松坂屋でもえらい提案をしているようで、従業員全員解雇して、その退職金で従業員が株を買い戻せと脅迫しているそうです。もちろん買わすのは自分の所有株です。そうでなければどこか支店を2、3軒潰して売り払って資金を作れといっているようです。

村上ファンドも登場した頃は企業が株主を軽視しすぎる日本の企業風土への改革者の一面を評価する声もあり、私もなんとなく評価していましたが、こう何度も株をずるがしこく売り抜ける手法を見せ付けられると、まさしくハゲタカファンドの正体見たりの観があります。偉そうな顔をして、ご高説をぶつだけぶって、最後は高値で売り払って涼しい顔をする。襲われた企業では長年苦労して作った資金を根こそぎかっぱらわれる。これが犯罪でも、詐欺でも、脅迫でもないのがおっとろしい現実です。

いっそのこと阪神電鉄も自爆的防衛手段に出たらどうでしょうか。村上ファンド所有株以外の株をどんどん買い漁るのです。対抗して村上ファンドも買うでしょうが、たしか上場基準に特定の大株主が一定以上の株を独占してしまうと上場廃止なるはずです。村上ファンドの電鉄支配には直接影響は無いかもしれませんが、上場廃止の危機になるとより困るのは村上ファンドでしょう。

上場廃止となると株式市場で自由に株取引が出来なくなります。つまり村上ファンドが売り抜けようと思っても非常な制約がかかるわけです。どこかで売り抜けるために持っているわけですから、それが閉ざされるのが村上ファンドにとって一番痛いと思います。「経営には直接参加しない」はおそらくある意味本音で、あの人物は地道に稼ぐと言うのは肌に合ってないですし、それだけのスタッフとブレインも当然いないですから。

彼らの頭の中にあるのは買い占めた株をいかに高く誰かに買わすかだけで、株価を上げるための手法として、内部留保の切り崩し、所有不動産の叩き売りをさかんに提案するわけです。松坂屋なんか従業員の退職金まで買い取り資金に向けようとしています。

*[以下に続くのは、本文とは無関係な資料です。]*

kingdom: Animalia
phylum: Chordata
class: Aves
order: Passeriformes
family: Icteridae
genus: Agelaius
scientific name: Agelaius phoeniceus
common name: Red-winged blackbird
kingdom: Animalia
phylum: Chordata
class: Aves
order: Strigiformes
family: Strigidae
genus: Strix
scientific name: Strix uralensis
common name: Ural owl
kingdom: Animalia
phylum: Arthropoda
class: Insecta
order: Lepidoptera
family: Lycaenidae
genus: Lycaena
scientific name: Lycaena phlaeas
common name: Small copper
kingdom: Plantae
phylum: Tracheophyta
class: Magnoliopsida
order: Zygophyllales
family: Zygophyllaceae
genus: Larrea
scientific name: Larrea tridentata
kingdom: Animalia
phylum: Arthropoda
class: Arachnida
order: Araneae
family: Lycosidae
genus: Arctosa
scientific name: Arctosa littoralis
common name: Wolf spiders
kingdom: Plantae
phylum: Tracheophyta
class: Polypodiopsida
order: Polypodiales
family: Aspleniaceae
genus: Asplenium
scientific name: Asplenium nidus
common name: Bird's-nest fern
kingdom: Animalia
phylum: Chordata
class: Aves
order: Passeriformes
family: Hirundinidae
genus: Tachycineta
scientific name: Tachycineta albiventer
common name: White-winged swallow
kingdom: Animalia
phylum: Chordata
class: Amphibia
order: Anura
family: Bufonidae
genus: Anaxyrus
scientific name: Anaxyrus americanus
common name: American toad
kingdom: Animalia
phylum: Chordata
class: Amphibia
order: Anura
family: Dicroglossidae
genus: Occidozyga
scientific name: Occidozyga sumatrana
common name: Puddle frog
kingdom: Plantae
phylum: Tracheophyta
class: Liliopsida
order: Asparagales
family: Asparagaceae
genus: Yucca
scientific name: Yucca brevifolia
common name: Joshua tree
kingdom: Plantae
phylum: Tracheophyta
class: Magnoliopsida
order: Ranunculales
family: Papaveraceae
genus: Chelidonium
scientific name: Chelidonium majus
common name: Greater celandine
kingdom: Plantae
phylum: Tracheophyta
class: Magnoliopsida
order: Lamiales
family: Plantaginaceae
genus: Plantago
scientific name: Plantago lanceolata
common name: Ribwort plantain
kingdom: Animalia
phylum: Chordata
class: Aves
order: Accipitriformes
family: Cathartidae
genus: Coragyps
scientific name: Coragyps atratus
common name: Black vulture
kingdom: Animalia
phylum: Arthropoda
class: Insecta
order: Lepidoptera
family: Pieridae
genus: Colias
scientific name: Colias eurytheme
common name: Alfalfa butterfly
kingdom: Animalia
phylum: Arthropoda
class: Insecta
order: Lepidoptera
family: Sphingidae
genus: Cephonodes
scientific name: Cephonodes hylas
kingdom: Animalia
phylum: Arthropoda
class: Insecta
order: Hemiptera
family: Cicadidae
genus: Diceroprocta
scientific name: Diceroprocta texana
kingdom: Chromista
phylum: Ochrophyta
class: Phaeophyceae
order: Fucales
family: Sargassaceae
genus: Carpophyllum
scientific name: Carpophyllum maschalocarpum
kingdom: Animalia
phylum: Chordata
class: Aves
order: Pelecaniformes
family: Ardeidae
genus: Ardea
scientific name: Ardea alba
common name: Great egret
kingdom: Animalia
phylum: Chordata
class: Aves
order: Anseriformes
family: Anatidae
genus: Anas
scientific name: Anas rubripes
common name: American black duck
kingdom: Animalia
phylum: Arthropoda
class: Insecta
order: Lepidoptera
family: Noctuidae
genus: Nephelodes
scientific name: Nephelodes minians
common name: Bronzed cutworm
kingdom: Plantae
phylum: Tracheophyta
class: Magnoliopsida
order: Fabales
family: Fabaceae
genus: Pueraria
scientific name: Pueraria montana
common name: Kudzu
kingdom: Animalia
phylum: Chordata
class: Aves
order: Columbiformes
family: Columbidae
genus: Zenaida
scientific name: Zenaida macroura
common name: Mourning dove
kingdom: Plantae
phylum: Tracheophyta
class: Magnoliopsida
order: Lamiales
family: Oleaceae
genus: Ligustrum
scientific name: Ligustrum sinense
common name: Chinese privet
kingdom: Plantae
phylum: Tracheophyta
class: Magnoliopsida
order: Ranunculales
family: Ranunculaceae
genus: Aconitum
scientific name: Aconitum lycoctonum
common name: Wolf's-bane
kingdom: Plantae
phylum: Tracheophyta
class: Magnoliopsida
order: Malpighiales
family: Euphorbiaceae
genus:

上場廃止も一つの策ですが、非常識な案ももう一つあります。株価が暴落するような不祥事を起こすと言うのもあります。電鉄会社ですから人命に関わるようなものは困りますが、粉飾決算だとか、先物取引の失敗であるとか、そこそこの損失を出せば株価は下がります。村上ファンドにとって株価が下がる事ほど困るものはなく、下がったからといって自分がノコノコ経営に乗り出すわけにもいかず、価値の下がった膨大な株券を前に途方にくれると思います。

それにつけても何をするにしても膨大な額の出血が伴うわけであり、なんにも良い事は電鉄にはありません。おそらく松坂屋もそうでしょうし、村上ファンドにたかられた企業全部がそうでしょう。また村上ファンド以外の株主も、一緒になって売り抜けた株主はともかく、資産運営のためにもっている人にとっては、村上ファンドに根こそぎ持っていかれた後で企業価値が下がった株をつかまされるわけですから、長期的には嬉しくありません。また企業防衛策が発動されても所有株の価値が下がるわけですから、まったく歓迎しないと言っても良いでしょう。

村上ファンドを率いる村上世彰氏は頭の良い人間で、証券取引法を熟知し入念に研究しているでしょうから、ライブドアのように尻尾をつかませるような抜かりは無いでしょうが、それにしてもやっている事の悪どさが余りにも鼻につきすぎる気がします。堀江前社長も拝金主義者として非難を受けていますが、それでもライブドアという実業を行なっていました。ところが村上ファンドとなると完全な虚業集団で、純粋にお金を転がす事だけで利益を得ている純拝金主義者です。こんな商売が野放しになり、大手を振って濶歩するのに首を傾げざるを得ません。

これもまた小泉政治の成果、いや徒花なんでしょうか・・・。